[START OF PASSAGE SHOWN]

Thanks Steve,
You asked "I wonder why the anti-religion "ruling classes of America"
still choose to force children to profess a belief in religion (via the
pledge) or
feel the need to print proclamations of religious belief on every
dollar."
While I can't speak for other churches, it should be noted that the
Catholic Church is on record that the secular nature of government is
"legitimate".
I suspect part of the reason people print proclamations of religious
believe on every dollar, is that secularity is not in opposition to the
Christian message but is rather indebted to it. The book review from the
Chronicle about "How Christianity (and Capitalism) Led to Science" is
just part of the proud history of the Church. All I can say is that this
probably didn't go unnoticed by those who were developing those early
symbols.
By the way, despite all the attachment to religious sentiment from
existing leaders, actions speak louder than words. You are free to
consider them "religious" but I wouldn't.
Mike
How Christianity (and Capitalism) Led to Science
By RODNEY STARK
When Europeans first began to explore the globe, their greatest surprise
was not the existence of the Western Hemisphere, but the extent of their
own technological superiority over the rest of the world. Not only were
the proud Maya, Aztec, and Inca nations helpless in the face of European
intruders, so were the fabled civilizations of the East: China, India,
and Islamic nations were "backward" by comparison with 15th-century
Europe. How had that happened? Why was it that, although many
civilizations had pursued alchemy, the study led to chemistry only in
Europe? Why was it that, for centuries, Europeans were the only ones
possessed of eyeglasses, chimneys, reliable clocks, heavy cavalry, or a
system of music notation? How had the nations that had arisen from the
rubble of Rome so greatly surpassed the rest of the world?

[END OF PASSAGE SHOWN]
[START OF PROVIDED RECORDS]

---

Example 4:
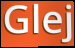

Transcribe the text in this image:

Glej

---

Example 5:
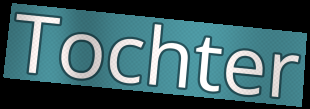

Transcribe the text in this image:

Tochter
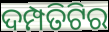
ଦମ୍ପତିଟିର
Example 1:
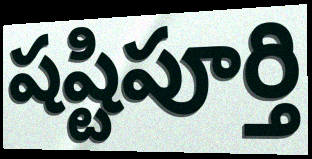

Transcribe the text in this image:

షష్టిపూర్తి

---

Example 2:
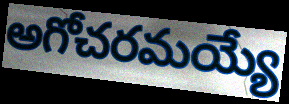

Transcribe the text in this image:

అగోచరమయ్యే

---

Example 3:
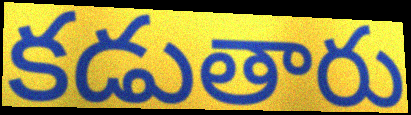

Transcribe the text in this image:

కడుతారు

[END OF PROVIDED RECORDS]
[START OF PROVIDED RECORDS]

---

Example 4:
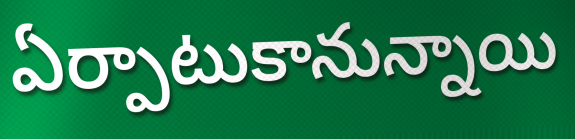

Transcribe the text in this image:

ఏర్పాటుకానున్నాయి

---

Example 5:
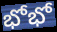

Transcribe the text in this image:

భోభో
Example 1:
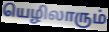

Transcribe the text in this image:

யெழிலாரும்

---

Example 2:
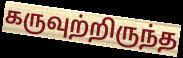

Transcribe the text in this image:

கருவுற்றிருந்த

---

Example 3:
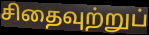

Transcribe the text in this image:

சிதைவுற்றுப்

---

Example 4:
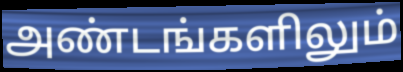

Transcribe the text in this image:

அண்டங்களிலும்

[END OF PROVIDED RECORDS]
[START OF PROVIDED RECORDS]

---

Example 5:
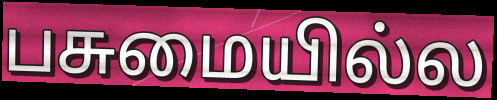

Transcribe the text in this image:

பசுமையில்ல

[END OF PROVIDED RECORDS]

> STATED PROBLEM: Extract the portion of the email on religion and government that starts with "While I can't" and goes on through "but I wouldn't.", copying it word for word. The entries come from a separate source and are unrelated to the email on religion and government.

> PROBLEM SOLUTION:
While I can't speak for other churches, it should be noted that the
Catholic Church is on record that the secular nature of government is
"legitimate".
I suspect part of the reason people print proclamations of religious
believe on every dollar, is that secularity is not in opposition to the
Christian message but is rather indebted to it. The book review from the
Chronicle about "How Christianity (and Capitalism) Led to Science" is
just part of the proud history of the Church. All I can say is that this
probably didn't go unnoticed by those who were developing those early
symbols.
By the way, despite all the attachment to religious sentiment from
existing leaders, actions speak louder than words. You are free to
consider them "religious" but I wouldn't.